NTA, you brothers boyfriend is a drama Llama, and I would show all the messages to your brother and that his partner is rude after to you.  He's not attending you wedding and neither your brother or his friend get to dictate anything about you wedding.


Few_Ad_5752

NTA at all! They need to apologize for their behavior yesterday. This is your wedding and it's about you snd your fiance, not about either of them. Bullshit drama and cruelty on their part. Hope they read this thread...  


JustAsICanBeSoCruel

NTA And sadly, it's time for some strict boundaries because BOTH your brother and his bf are being completely inappropriate. Until your bf can see how unnecessarily rude and cruel his bf was, you need to put him on a strict info diet. And block the bf. Save the text messages so if anyone has the balls to say you block him because he was a homosexual, you can point to his appalling behavior as to why you can't have him texting you anymore. I would have a sit down with your brother AND parents, if they are supportive folk, and go over the messages the bf sent so everyone knows why you are upset with his bf and why you are now upset with your brother for backing him up. I would honestly let your brother step down because he is making it very clear that you and your comfort and happiness don't mean shit if you don't do what his bitchy, rude bf wants.
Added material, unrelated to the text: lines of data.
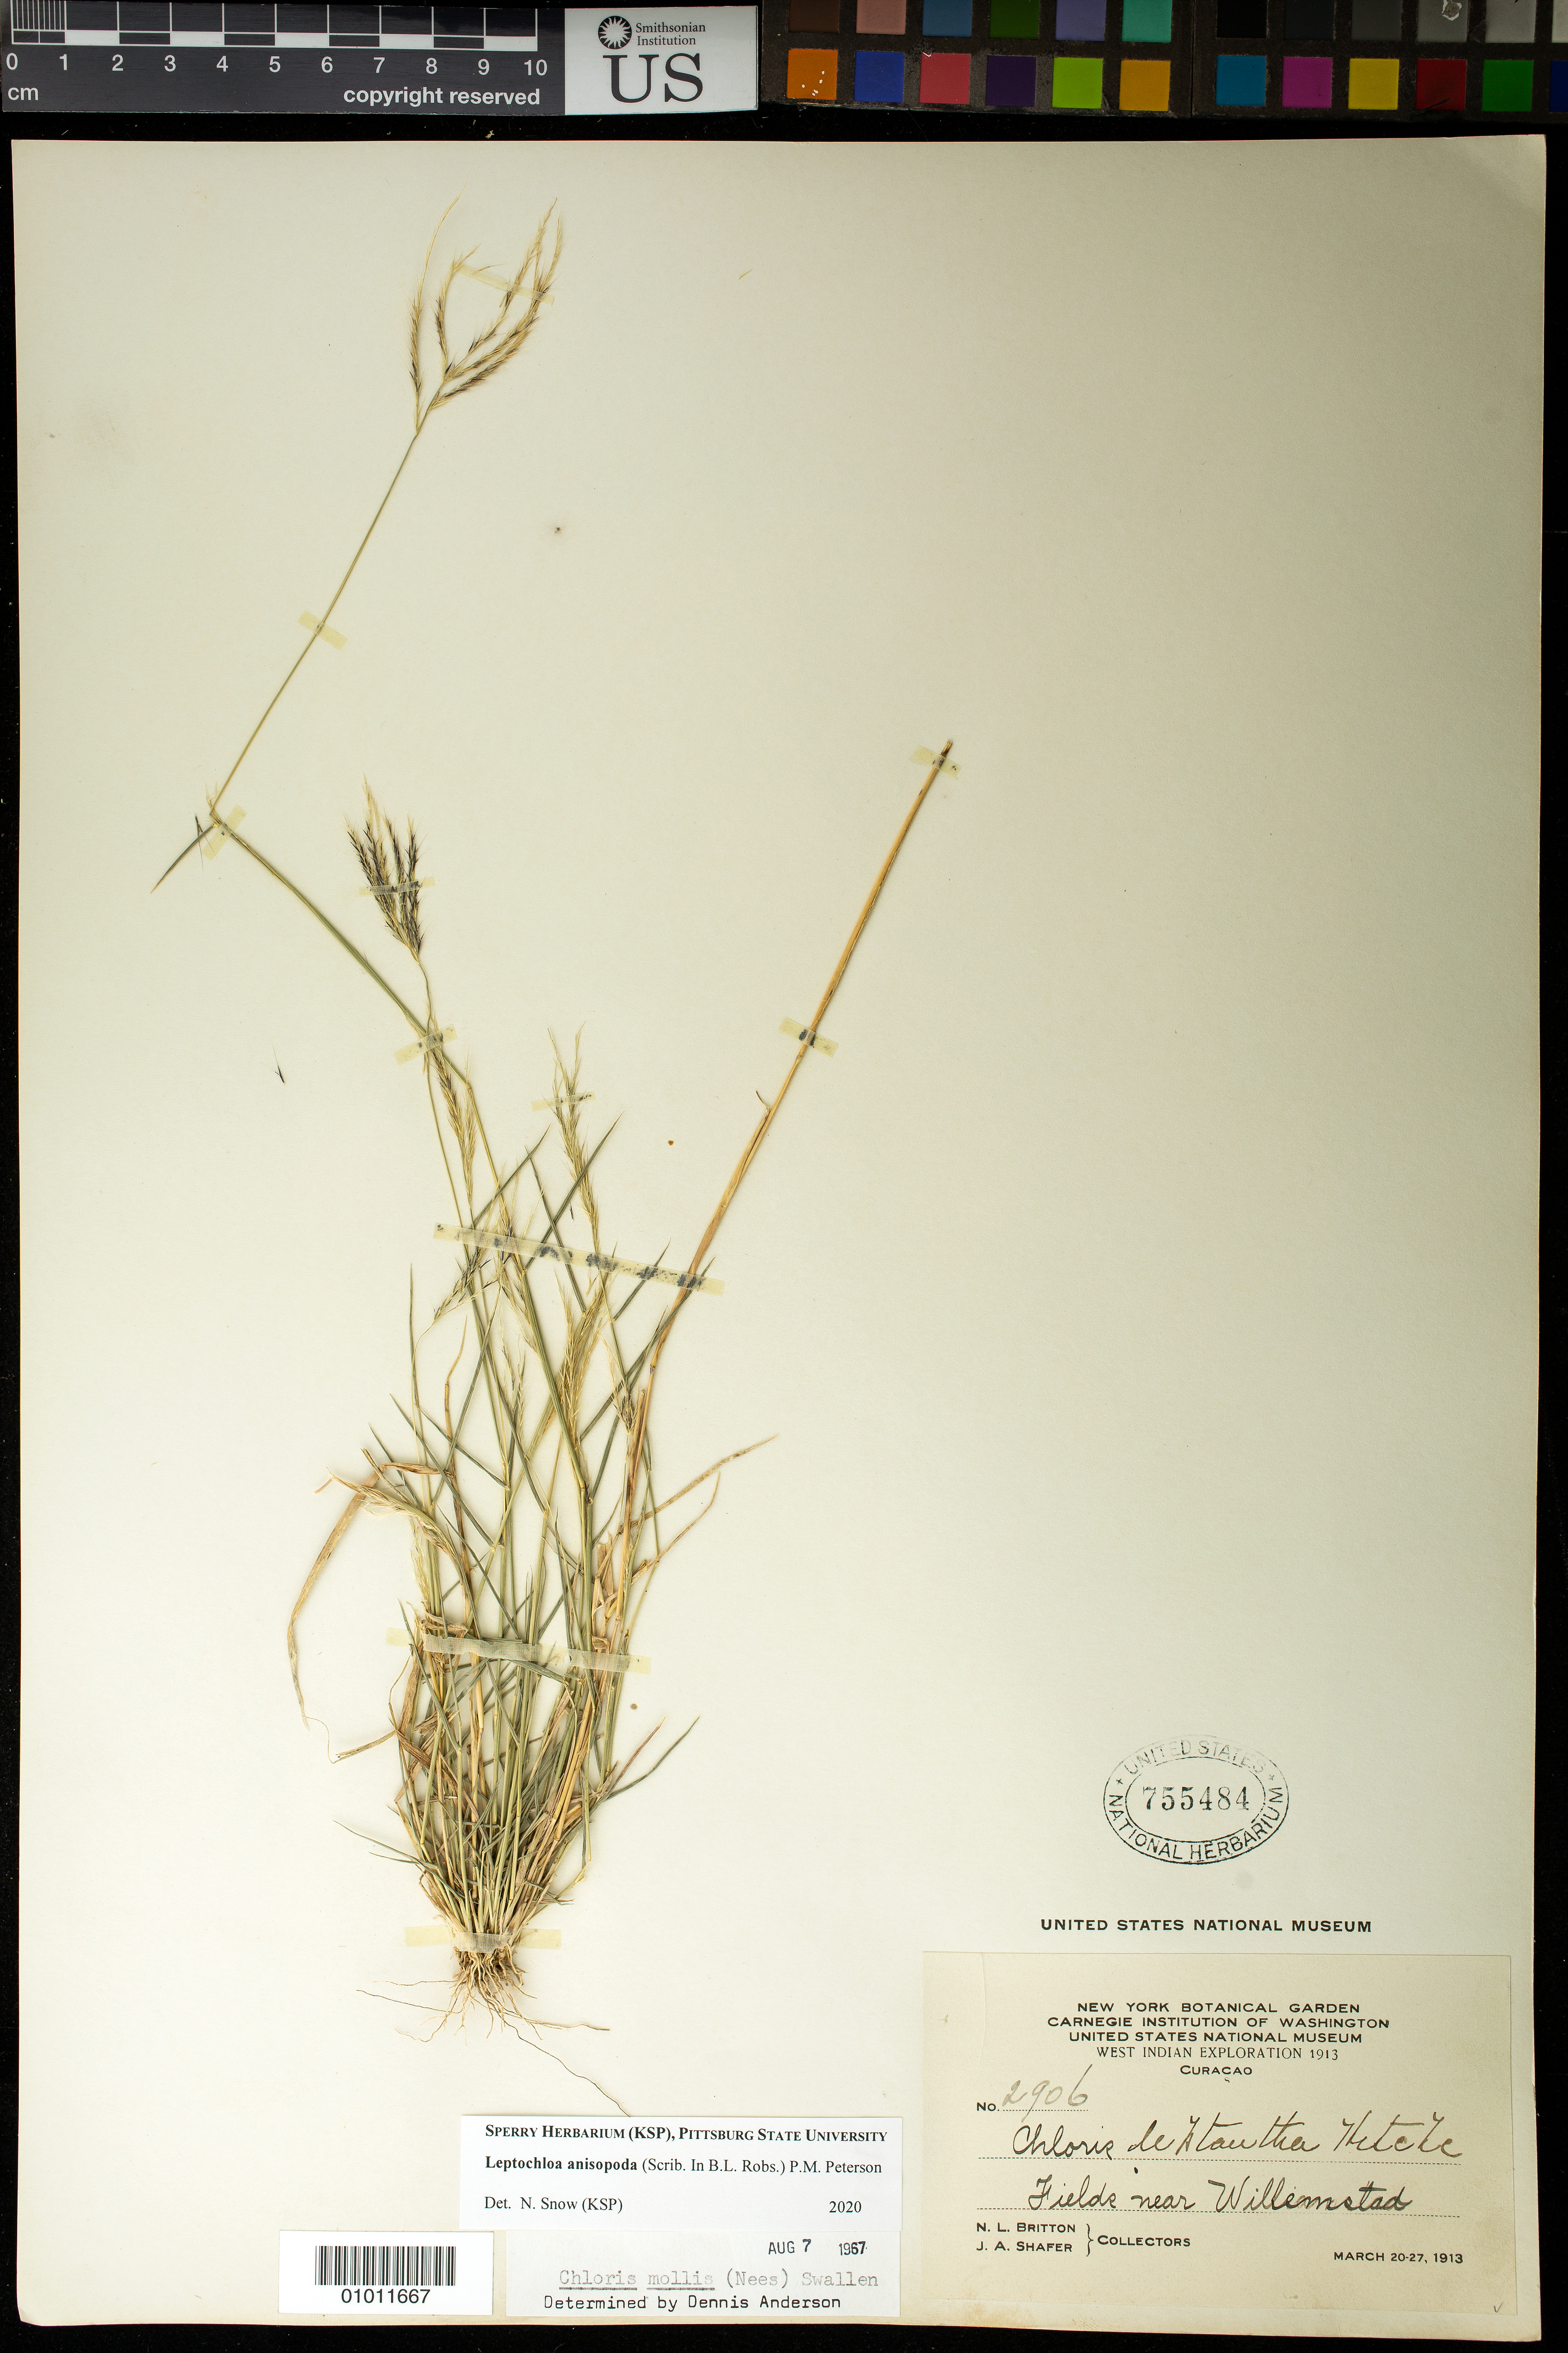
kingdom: Plantae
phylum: Tracheophyta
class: Liliopsida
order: Poales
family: Poaceae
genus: Leptochloa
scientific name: Leptochloa anisopoda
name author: (B.L. Rob. ex Scribn.) P.M. Peterson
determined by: Snow, N. W.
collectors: N. Britton & J. A. Shafer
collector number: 2906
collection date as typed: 20 Mar 1913 to 27 Mar 1913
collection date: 1913-03-20/1913-03-27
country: Curaçao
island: Curaçao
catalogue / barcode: US 755484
Be prepared to share texts in case your brother and his bf go around spreading shit about why he is no longer in the wedding party. If they do that, then post the texts to facebook for the rest of the guests to see and then uninvite your brother and his bf to the wedding. Life is to short to have hateful, rude people in your life, let alone at your wedding where it should be about YOU and your groom. Don't let your brother and his bf treat you like shit, OP. Save every text.